Sabbaticals that spark change
Updated: Nov 20, 2019
When you're looking for a recharging break and you stumble across so much more
I’m a sabbatical addict and advocate. I’ve taken nine sabbaticals and the tenth is in planning. So I love talking to anyone and everyone about anything to do with sabbaticals! What’s interesting is that so often, the conversation will take twists and turns and we end up talking not about the sabbatical, but of the bigger questions in life.
So often, a sabbatical becomes a spark for change. The journey on what needs to change in your life starts even before the sabbatical begins. Just the process of deciding that you want a sabbatical in the first place starts the proverbial snowball rolling. Why? Because it forces you to answer some of the simplest questions in life (hint… they’re not actually that simple)
It all starts with….
What do you enjoy?
You have to answer this question in order to start planning your sabbatical. Because after all, if you had months of freedom from work and normal life, you probably wouldn’t spend it doing something you didn’t enjoy. Yet, all too often, this is the first big question stumbling block.
When you’re stuck in a life rut, working your butt off and generally not having any fun, the concept of what you enjoy can be such distant a memory as to be almost irretrievable. Some people realise they can’t actually answer this question — they don’t really know anymore. The idea that they could take a few months off to just focus on doing what they love seems unrealistic, irresponsible, if not ludicrous.

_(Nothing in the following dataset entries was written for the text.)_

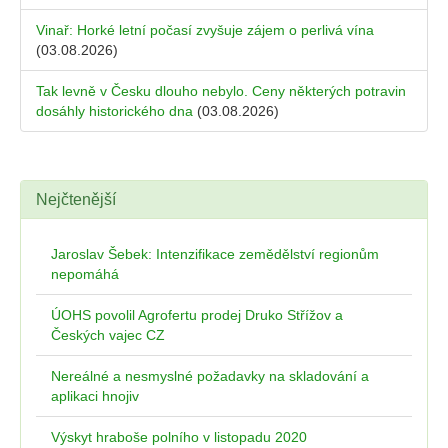
Vinař: Horké letní počasí zvyšuje zájem o perlivá vína
(03.08.2026)
Tak levně v Česku dlouho nebylo. Ceny některých potravin
dosáhly historického dna
(03.08.2026)
Nejčtenější
Jaroslav Šebek: Intenzifikace zemědělství regionům
nepomáhá
ÚOHS povolil Agrofertu prodej Druko Střížov a
Českých vajec CZ
Nereálné a nesmyslné požadavky na skladování a
aplikaci hnojiv
Výskyt hraboše polního v listopadu 2020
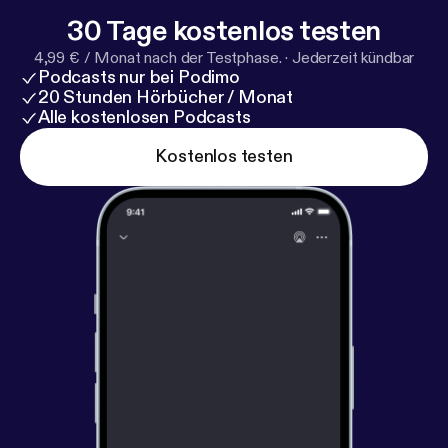
30 Tage kostenlos testen
4,99 € / Monat nach der Testphase.
·
Jederzeit kündbar
Podcasts nur bei Podimo
20 Stunden Hörbücher / Monat
Alle kostenlosen Podcasts
Kostenlos testen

Pessimism walks in and takes a seat at the table, followed by fear, then sadness dawdles in behind and they all tuck into a delightfully average bowl of status quo soup.
Believing a sabbatical is possible for you all hinges on you getting so excited about the idea of having a long break of freedom to do the thing you love, that the barriers you once thought were boulders, become pebbles. Once you grab hold of the dream of a sabbatical, the questions — where, when, how, how much — suddenly become answerable. But whilst practical, they’re not the biggest questions you’ll answer, and they’re definitely not the most important.
Once you’re actually on sabbatical, you’ll have the time to rest, recharge and focus on fun. When you’re relaxed and doing the things you love, you become the most natural, authentic, happy version of yourself. That’s when the magic happens. That’s when life really comes into focus and you can start asking the big questions
Am I happy?
What’s really important to me?
Who am I?
Who do I want to be?
As soon as those questions pop up, the spark of change is ignited. Having freedom from the constraints of normal life means that it’s much more likely you’ll have some new insights. I often tell people on sabbatical to not even bother seeking to answer any big questions at least for the first half of their sabbatical. It gives your mind time to transition to a state where you can be open to the possibilities the big answers might bring, rather than running tired and terrified at the prospect of change.
There’s no question that a sabbatical will change you. The depths of that change and the degree to which you make real changes in your life is all about your determination when you get back to normal life. Normal life is suspended on sabbatical. The sabbatical itself doesn’t change your life. Your actions when you return home will change your life. A sabbatical is a chance to discover what you want, what’s important and who you are, while getting supercharged energy and inspiration to make it happen when you get home.
So…. Dare to dream…. How would you enjoy months of freedom?